Current models for evolution include the pollen transfer model and the selfing avoidance model.

The pollen transfer model proposed by Lloyd and Webb in 1992 is based on the efficacy of cross-pollen transfer, and suggests that the physical trait of reciprocal herkogamy evolved first, and then the diallelic incompatibility arose afterwards as a response to the evolution of the reciprocal herkogamy. This model is similar to Darwin's 1877 idea that reciprocal herkogamy evolved as a direct response to the selective forces that increase accuracy of pollen transfer.

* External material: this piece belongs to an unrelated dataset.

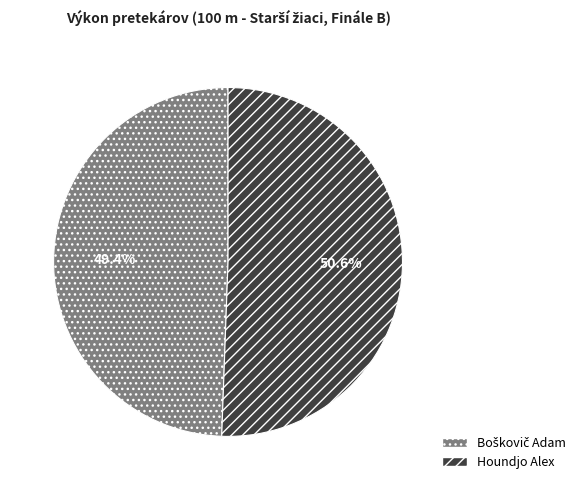

To the nearest percent, what is the difference between the largest and smallest slice percentages?

1%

The alternative model—the selfing avoidance model—was introduced by Charlesworth and Charlesworth in 1979 using a population genetic approach. The selfing avoidance model assumes that the self-incompatibility system was the first trait to evolve and that the physical attribute of reciprocal herkogamy evolved as a response to the former.

Genetic determination

The supergene model describes how the distinctive floral traits present in distylous flowers can be inherited. This model was first introduced by Ernst in 1955 and was further elaborated by Charlesworth and Charlesworth in 1979. Lewis and Jones in 1992 demonstrated that the supergene consists of three linked diallelic loci. The G locus is responsible for determining the characteristic of the gynoecium which includes the style length and incompatibility responses, the P locus determines the pollen size and the pollen's incompatibility responses, and finally the A locus determines the anther height. These three diallelic loci compose the S allele and the s alleles segregating at the supergene S locus, which is notated as GPA and gpa, respectively. There have been other propositions that there are possibly 9 loci responsible for the distyly supergene in Primula, but there has been no convincing genetic data to support this. The molecular basis of heterostyly has been elucidated in recent papers.

Additionally, supergene control is implied for tristyly, but there is no genetic evidence available to support it. A supergene model for tristyly would require the occurrence of two supergenes at the S and M  loci.